Anche i ricchi piangono

Anche i ricchi piangono


Se la stagione dell’Inter fosse immortalata in una serie televisiva riscuoterebbe ben pochi consensi: attori mediocri e trama prevedibile. In fin dei conti una stagione pessima non è così distante da un canovaccio fallimentare.

Ciò che genera disaffezione alla storia è la totale mancanza di una trama orizzontale, quel senso che disperatamente i tifosi nerazzurri hanno cercato fino a martedì scorso in ogni raro segnale positivo. Senza mai riuscire a trovarlo. Eppure anche un pessimo prodotto talvolta riscuote buona audience, spesso per merito di ciò che di buono si è visto nelle prime stagioni.

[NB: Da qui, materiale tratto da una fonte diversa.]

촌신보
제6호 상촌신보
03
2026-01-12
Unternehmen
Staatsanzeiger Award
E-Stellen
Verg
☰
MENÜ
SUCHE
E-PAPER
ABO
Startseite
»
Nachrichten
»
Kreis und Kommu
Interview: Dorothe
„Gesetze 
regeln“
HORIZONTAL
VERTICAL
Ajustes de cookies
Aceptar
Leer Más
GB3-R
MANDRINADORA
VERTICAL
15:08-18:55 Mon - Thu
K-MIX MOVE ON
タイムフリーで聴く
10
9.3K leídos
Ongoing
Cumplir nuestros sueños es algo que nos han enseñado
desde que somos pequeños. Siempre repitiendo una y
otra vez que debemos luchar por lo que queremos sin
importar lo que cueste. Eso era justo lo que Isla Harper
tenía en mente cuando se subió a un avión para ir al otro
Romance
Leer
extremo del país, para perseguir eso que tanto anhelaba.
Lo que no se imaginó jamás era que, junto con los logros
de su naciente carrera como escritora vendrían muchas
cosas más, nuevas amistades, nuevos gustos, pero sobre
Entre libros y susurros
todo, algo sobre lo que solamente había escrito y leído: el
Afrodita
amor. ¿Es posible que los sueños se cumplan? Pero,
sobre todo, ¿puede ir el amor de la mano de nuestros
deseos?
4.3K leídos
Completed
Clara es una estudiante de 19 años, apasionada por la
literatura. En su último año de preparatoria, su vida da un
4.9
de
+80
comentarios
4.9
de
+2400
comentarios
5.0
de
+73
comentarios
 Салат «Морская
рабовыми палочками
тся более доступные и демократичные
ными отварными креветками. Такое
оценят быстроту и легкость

Solo il giusto mix di fedeltà e affetto può permettere a quarantamila coraggiosi di assistere al disastroso spettacolo messo in piedi dalla combriccola di Ranieri. Ma qualsiasi produttore televisivo capace sa che una serie, per quanto di successo, non può essere tirata eccessivamente per le lunghe, portandola ad arenarsi nella decadenza in cui anche il miglior personaggio è destinato a perdersi. Dovrebbero saperlo anche i dirigenti di calcio. Almeno quelli capaci.

Chi ha acceso la tv per guardare la gara di ieri, probabilmente ha inizialmente temuto di assistere alla stessa puntata della scorsa settimana: Milito, lontano parente di quello del poker contro il Palermo, spreca dal dischetto e la gara continua tra gli sbadigli del pubblico. E anche di qualche giocatore.

Chi riesce a convincersi che in realtà si tratta di un nuovo episodio trova conferma quando l’agognata fiammata improvvisa, che aveva deciso la gara di Verona, in realtà non arriva. Neanche l’ingresso di comparse con stipendi da divi e la creativa interpretazione della guest star Gava riescono a dare una svolta ai minuti conclusivi, che fungono più da “riassunto delle puntate precedenti” che da finale a effetto.

Sulla sedia da regista a bordo campo non siede Stanley Kubrick e si vede, ma il cast è quello che è, un composito miscuglio di interpreti di una massa di generi inaggregabile: da Faraoni e Obi, che sembrano appena usciti da una serie per ragazzi, a Zanetti e Cambiasso, casi da studiare in un medical drama per i loro problemi di invecchiamento, rispettivamente tardivo e precoce; dall’atteggiamento western di Lucio, che ancora una volta finisce per vestire i panni del sergente Garcia, al dramma di Pazzini, di settimana in settimana più esasperato dalle oscure forze del male che evidentemente lo perseguitano; fino alle vette di fantascienza raggiunte con Maicon. Perché è normale che le gambe e il fiato non siano più quelle di un tempo, ma che uno dei miglior crossatori della storia del calcio a fine carriera non fosse capace di battere neanche un semplice calcio d’angolo non l’avrebbe potuto immaginare neanche la fervida mente di JJ Abrams.

Forse sarebbe il momento di uno spin-off, di una nuova storia in cui portare quel poco di buono che è rimasto dal recente passato per proporre nuovi temi, tutt’altro che inflazionati nella scarna programmazione del nostro campionato: dare la possibilità a veterani scelti di rifiatare e fare da chioccia a un gruppo meno stagionato, inserire giovani talenti come Poli e Coutinho in un’ impostazione di gioco finalmente armoniosa in cui ritrovare un bomber un tempo implacabile come Pazzini.

In fondo se la storia nerazzurra è cominciata ancor prima di “Sentieri” e ancora oggi riscuote successo la capacità di reinventarsi non dovrebbe mancare.